17:20

Der kommende Erlöser
Predigt zu Lk 21,25–33

3 2. Advent, 8. Dezember 2019, Bremerhaven und Stade

Homilie über einen Abschnitt der Abschiedsreden Jesu aus dem Lukasevangelium.

Gnade sei mit euch und Friede von Gott, unserm Vater,
und dem Herrn Jesus Christus.
1 Amen.

Ich habe heute morgen das Evangelium des Sonntages auszulegen, beim Evangelisten Lukas im 21 Kapitel.
Diese Predigt hat die Form einer Homilie:
Sie folgt den Worten der Schrift abschnittsweise.
Ich werde das Bibelwort in ihrem Verlauf vollständig wiederholen.

Der Herr segne an uns sein Wort. — Amen

Liebe Gemeinde!

Einleitung

Das Evangelium des heutigen Sonntages gehört zu den Abschiedsreden Jesu.
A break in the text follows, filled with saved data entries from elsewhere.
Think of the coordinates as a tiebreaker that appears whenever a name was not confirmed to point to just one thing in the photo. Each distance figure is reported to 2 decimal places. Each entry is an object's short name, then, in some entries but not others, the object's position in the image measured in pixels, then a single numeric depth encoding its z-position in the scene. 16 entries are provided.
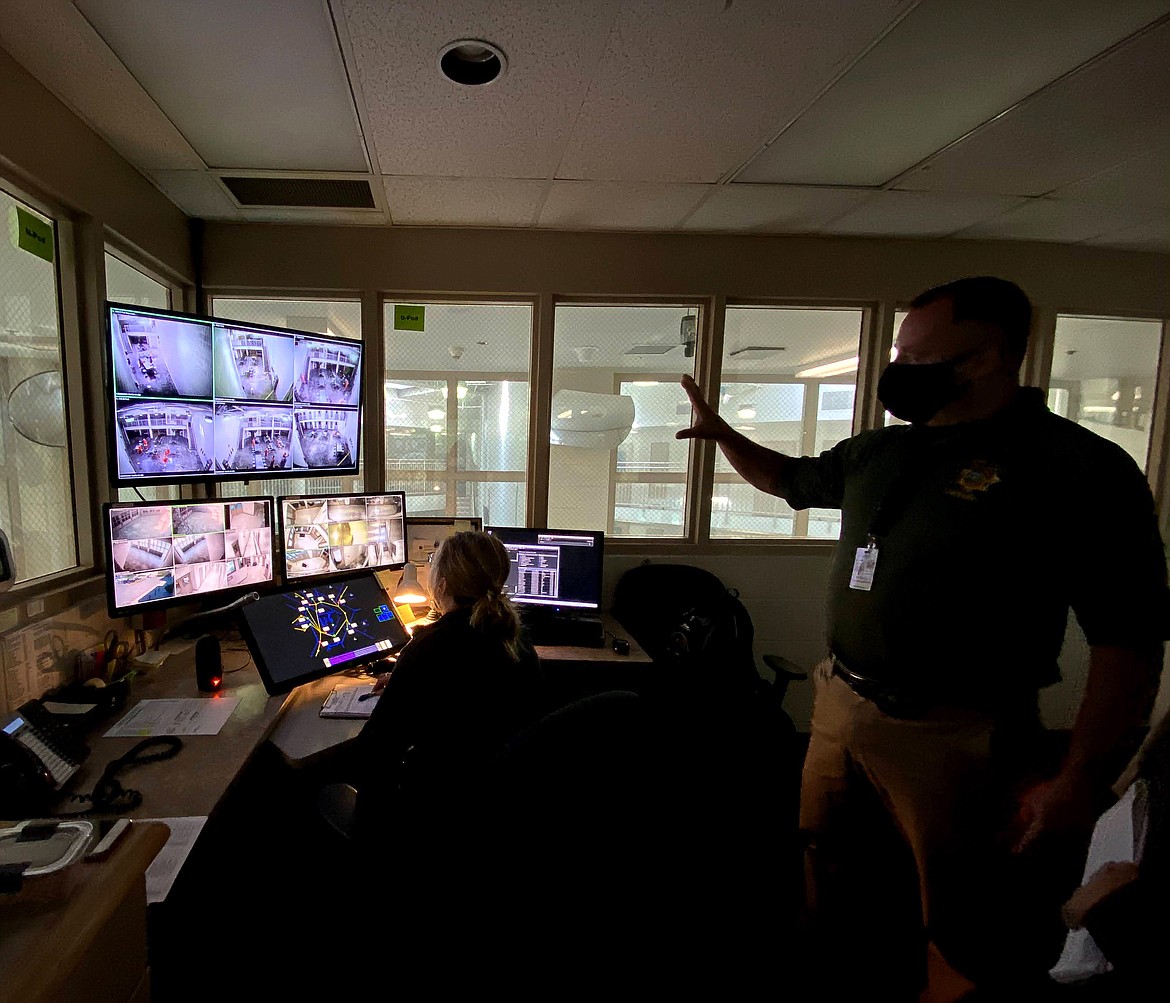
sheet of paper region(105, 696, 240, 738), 1.45
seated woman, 1.19
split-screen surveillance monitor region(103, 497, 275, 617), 1.68
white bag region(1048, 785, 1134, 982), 1.07
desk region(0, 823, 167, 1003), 0.54
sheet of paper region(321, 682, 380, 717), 1.60
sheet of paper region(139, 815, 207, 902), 0.94
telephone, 1.10
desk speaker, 1.68
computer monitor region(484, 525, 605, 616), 2.54
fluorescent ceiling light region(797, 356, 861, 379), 3.02
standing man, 1.06
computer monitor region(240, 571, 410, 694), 1.66
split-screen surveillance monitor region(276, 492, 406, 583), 2.14
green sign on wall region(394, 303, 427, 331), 2.70
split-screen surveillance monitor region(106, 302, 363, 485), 1.75
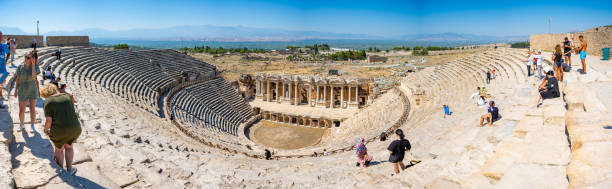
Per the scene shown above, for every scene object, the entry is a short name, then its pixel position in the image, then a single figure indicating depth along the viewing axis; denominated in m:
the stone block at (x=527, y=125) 8.59
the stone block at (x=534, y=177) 5.38
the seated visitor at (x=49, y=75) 17.18
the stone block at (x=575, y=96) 8.88
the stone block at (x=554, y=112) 8.73
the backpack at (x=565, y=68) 15.72
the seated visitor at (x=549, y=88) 11.34
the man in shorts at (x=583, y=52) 14.16
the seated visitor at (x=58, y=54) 23.98
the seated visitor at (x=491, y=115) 11.16
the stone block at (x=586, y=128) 6.09
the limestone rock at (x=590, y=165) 4.63
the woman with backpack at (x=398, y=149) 8.08
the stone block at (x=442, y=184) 6.27
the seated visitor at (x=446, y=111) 16.56
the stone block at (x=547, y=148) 6.32
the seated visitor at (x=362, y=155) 10.11
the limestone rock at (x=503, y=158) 6.37
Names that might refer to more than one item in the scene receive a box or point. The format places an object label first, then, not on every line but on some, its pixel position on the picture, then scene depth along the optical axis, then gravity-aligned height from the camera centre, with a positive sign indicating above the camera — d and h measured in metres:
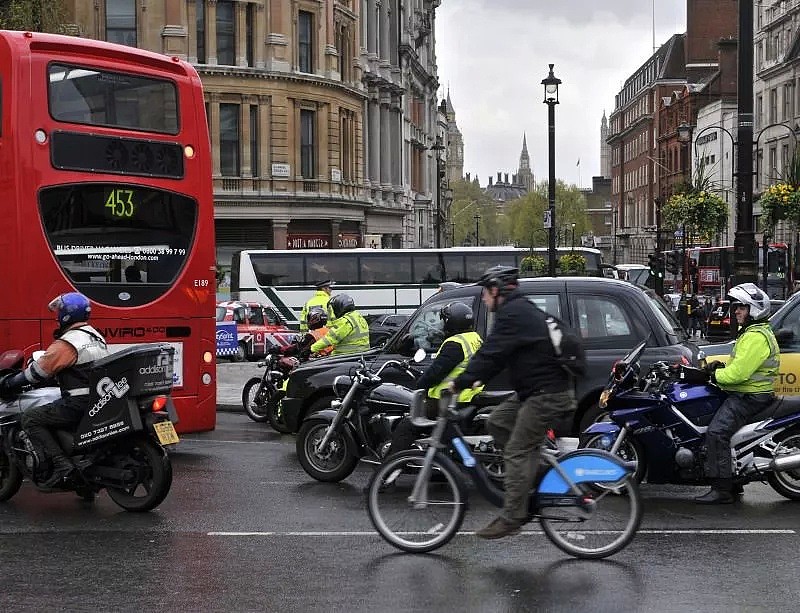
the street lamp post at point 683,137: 41.42 +4.37
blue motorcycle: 9.01 -1.36
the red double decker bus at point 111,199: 11.01 +0.62
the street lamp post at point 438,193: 62.05 +3.69
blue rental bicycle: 7.01 -1.49
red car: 28.72 -1.79
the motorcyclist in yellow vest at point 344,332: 13.55 -0.88
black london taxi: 11.16 -0.72
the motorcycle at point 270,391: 14.72 -1.80
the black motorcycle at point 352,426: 9.97 -1.48
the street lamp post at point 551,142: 28.86 +3.01
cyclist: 6.95 -0.72
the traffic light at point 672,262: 35.00 -0.22
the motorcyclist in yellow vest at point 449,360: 8.10 -0.74
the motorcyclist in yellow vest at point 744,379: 8.79 -0.95
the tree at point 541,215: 129.25 +4.75
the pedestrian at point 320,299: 16.30 -0.59
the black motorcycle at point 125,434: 8.77 -1.33
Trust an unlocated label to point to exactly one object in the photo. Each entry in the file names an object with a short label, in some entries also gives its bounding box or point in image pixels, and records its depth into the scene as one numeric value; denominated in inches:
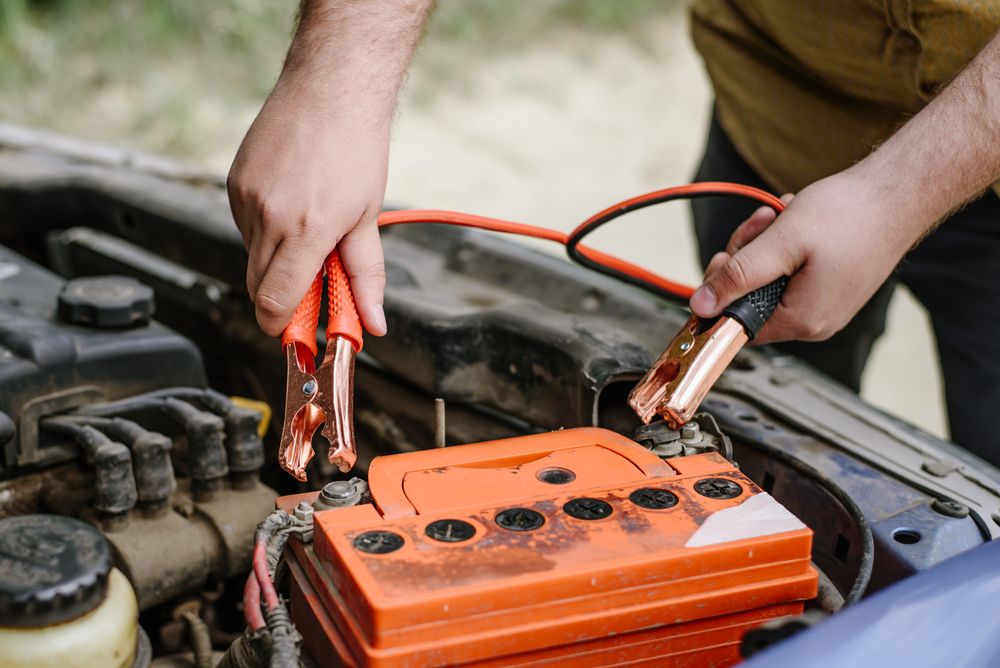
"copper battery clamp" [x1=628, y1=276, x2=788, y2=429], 37.0
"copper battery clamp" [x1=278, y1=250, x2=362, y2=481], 35.7
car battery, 28.3
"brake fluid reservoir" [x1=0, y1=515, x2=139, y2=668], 29.8
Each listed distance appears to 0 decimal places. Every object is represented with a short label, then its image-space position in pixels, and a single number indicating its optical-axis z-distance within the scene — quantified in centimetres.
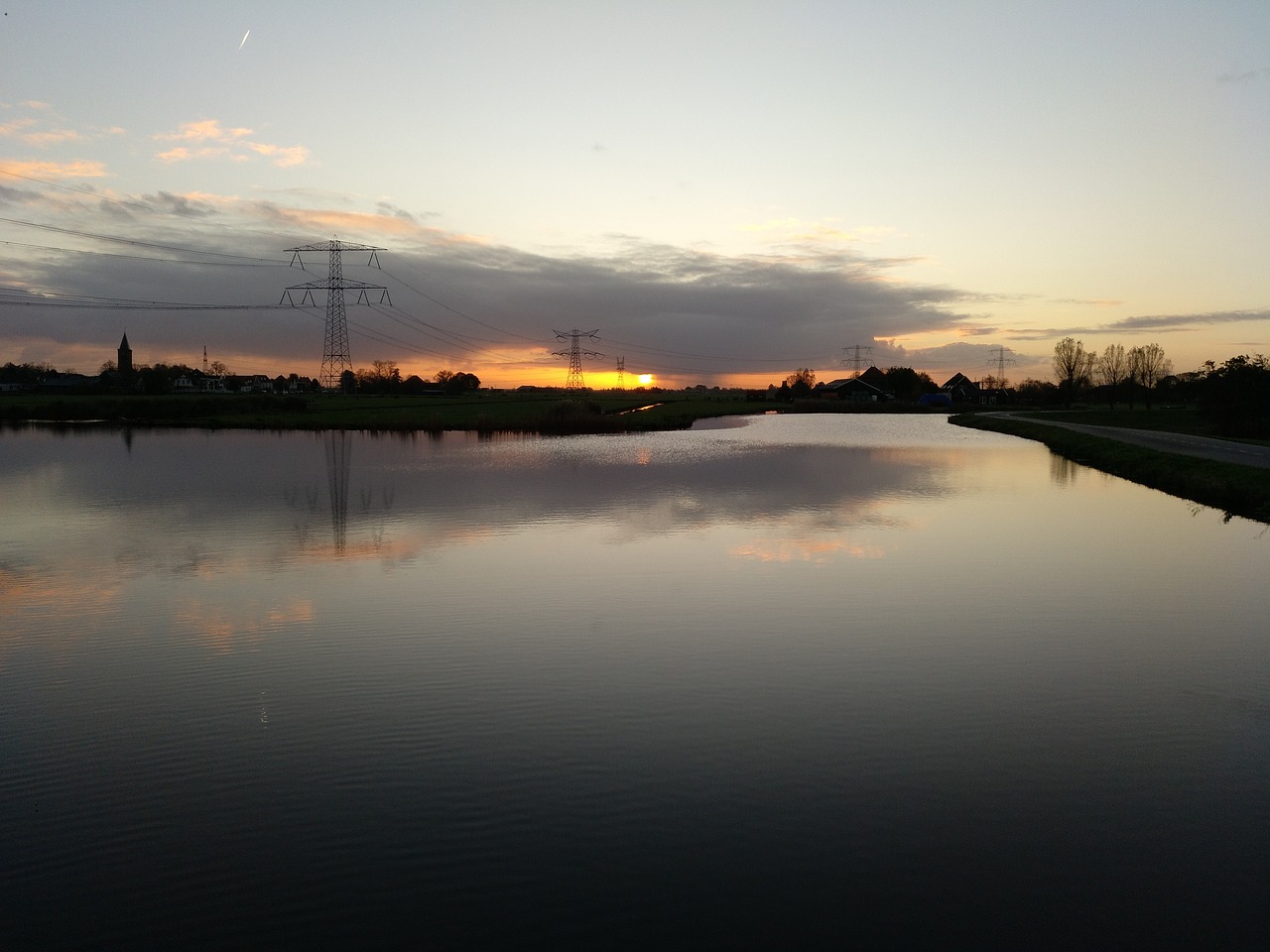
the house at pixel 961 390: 17140
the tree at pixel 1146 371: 14088
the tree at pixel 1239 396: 4938
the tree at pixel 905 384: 17862
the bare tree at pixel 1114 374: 14582
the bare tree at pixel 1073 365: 14450
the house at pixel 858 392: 16975
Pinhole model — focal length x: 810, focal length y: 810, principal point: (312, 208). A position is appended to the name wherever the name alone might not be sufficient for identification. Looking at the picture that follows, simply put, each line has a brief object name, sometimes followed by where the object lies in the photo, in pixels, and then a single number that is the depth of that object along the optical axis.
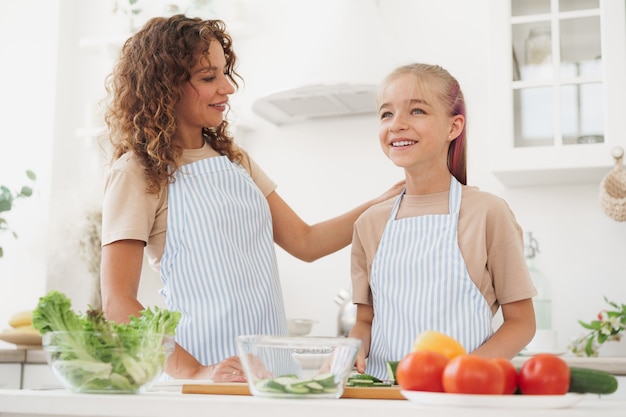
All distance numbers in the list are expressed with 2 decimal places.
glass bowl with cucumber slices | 0.94
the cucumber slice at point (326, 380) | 0.94
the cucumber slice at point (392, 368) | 1.07
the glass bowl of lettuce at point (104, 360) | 0.98
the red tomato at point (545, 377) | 0.86
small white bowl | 2.51
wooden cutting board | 0.99
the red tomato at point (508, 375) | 0.86
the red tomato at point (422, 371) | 0.88
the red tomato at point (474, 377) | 0.83
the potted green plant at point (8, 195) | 2.72
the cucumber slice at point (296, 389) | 0.93
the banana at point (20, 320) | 2.70
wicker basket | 2.28
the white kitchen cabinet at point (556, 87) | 2.32
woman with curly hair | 1.56
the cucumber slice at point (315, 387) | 0.94
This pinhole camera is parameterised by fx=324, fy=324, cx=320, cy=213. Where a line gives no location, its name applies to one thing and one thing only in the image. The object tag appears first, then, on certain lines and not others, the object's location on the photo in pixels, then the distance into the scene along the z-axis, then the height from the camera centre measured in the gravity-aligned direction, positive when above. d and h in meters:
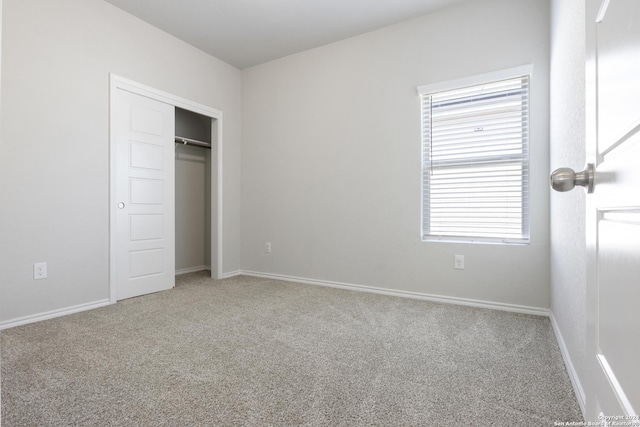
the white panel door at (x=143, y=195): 3.11 +0.19
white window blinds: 2.76 +0.49
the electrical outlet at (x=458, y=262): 2.93 -0.45
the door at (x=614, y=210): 0.41 +0.00
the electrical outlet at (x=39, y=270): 2.52 -0.45
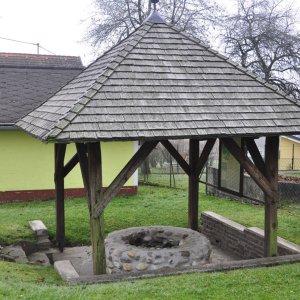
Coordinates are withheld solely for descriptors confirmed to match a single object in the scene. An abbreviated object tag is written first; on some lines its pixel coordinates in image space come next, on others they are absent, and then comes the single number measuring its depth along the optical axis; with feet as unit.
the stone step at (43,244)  31.96
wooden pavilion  21.63
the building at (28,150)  47.32
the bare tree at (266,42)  80.89
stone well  23.84
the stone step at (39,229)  32.71
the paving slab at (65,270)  22.22
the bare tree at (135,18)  77.87
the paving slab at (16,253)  28.17
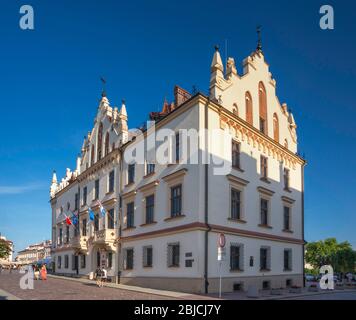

Gegen Ende der Evangelien nimmt Jesus seinen Tod am Kreuz in den Blick.
Dabei haben wir doch heute den 2. Advent:
Wir sind doch in einer Zeit der Vorfreude auf sein Kommen!

Der Moment des Abschieds ist ein Moment des Schmerzes.
Es liegt Trost darin zu sagen:
So wird es sein,
wenn ich wiederkomme.

Die Vorfreude des Advents kann uns deutlich machen,
wie sehr wir die unmittelbare Gegenwart des Herrn vermissen.
Diese Wehmut mag sich mischen mit der Ehrfurcht
vor der Wiederkunft des Herrn zum Gericht.
Doch wir wissen:
Bei unserem Herrn ist Gnade und Wahrheit,
Gerechtigkeit und Erneuerung der Herzen und der Sinne.

WeltuntergangsszenarienV. 25–26

Jesus sagt zu seinen Jüngern:

25Es werden Zeichen geschehen
an Sonne und Mond und Sternen,
und auf Erden wird den Völkern bange sein,
und sie werden verzagen vor dem Brausen und Wogen des Meeres,
26und die Menschen werden vergehen vor Furcht
und in Erwartung der Dinge,
die kommen sollen über die ganze Erde;
denn die Kräfte der Himmel werden ins Wanken kommen.

Es gab vor einigen Jahren
eine Sonnenfinsternis,
die man mitten am Tag
hier in Deutschland
beobachten konnte.
Das ganze wurde vorausberechnet
und ging auch durch die Medien – schon alleine,
damit sich niemand fürchtet,
wenn tagsüber Dunkelheit und Kälte über das Land gehen.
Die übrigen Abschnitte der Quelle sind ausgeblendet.